GREENVILLE, S.C. (WSPA) – The 12-year-old suspect in the deadly shooting at Tanglewood Middle School could be tried as an adult.
The 13th Circuit Solicitor’s Office confirmed that they’ve filed a waiver with Family Court to move the case to General Sessions Court. This means the 12-year-old accused of killing Jamari Jackson could be tried as an adult and could result in a more severe sentence if convicted.
Attorney, John Reckenbeil, says a 12-year-old being tried as an adult is extremely rare.
“The law of South Carolina actually doesn’t even talk about a 12-year-old. The law of South Carolina, and the Juvenile Justice Code, literally stops at 14,” said Reckenbeil.
According to the Department of Juvenile Justice, in 2005 a child was convicted of murders he committed at the age of 12. The DJJ couldn’t tell 7NEWS how many times that has happened in the state, because they don’t keep records on cases that have moved to adult court.
Reckenbeil says the process involves the solicitor requesting the case to move from Family Court to General Sessions Court. Before that happens, Recknbeil says there’s normally a pre-waiver evaluation.
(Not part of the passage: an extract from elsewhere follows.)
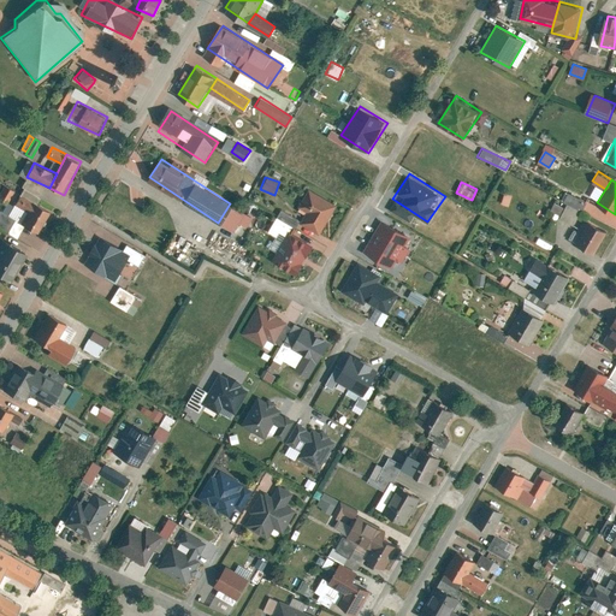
[(6,187),(0,197),(0,200),(10,206),(17,193),(6,187)]
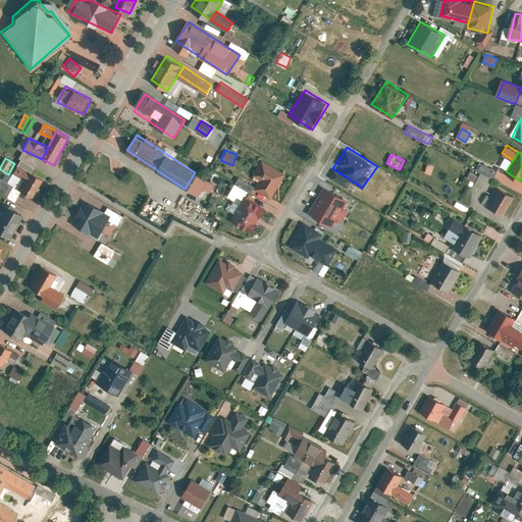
[(261,183),(271,166),(264,161),(254,177),(261,183)]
“To determine, obviously, the competence of the child, any sort of mental deficiencies, or any sort of educational limits and background,” he said.
He added that the U.S. Supreme Court has a guide that the state can choose to follow.
“Clearly, number one is the seriousness of the fact. Then, number two is was there malicious intent? So, I think that’s very important with the evaluation, is that you have to see whether or not the child even has the ability to comprehend their actions caused the result,” said Reckenbeil.
Reckenbeil says if a 12-year-old, tried as an adult, is convicted, he thinks they would still have some protections.
“I could never see in the wildest imagination [that] the child would be held in an adult jail; that just won’t happen. What will happen is the rules of the adult court will kick in,” he said.
Reckenbeil clarified if the move to General Sessions Court is denied, the solicitor could appeal. It’s an unusual situation, but is a case-by-case basis.
Bruce Wilson, a friend of the Jackson family, said they’re still in the grieving process.
“They’re going to let the legal side do what it needs to do to seek justice in this.”
He said they’re just trying to figure out life without Jamari.
“We’re talking about a 12-year-old kid. No mother expects to bury a 12-year-old child.”
If the 12-year-old isn’t tried as an adult, the outcome won’t be made available to the public due to juvenile confidentiality.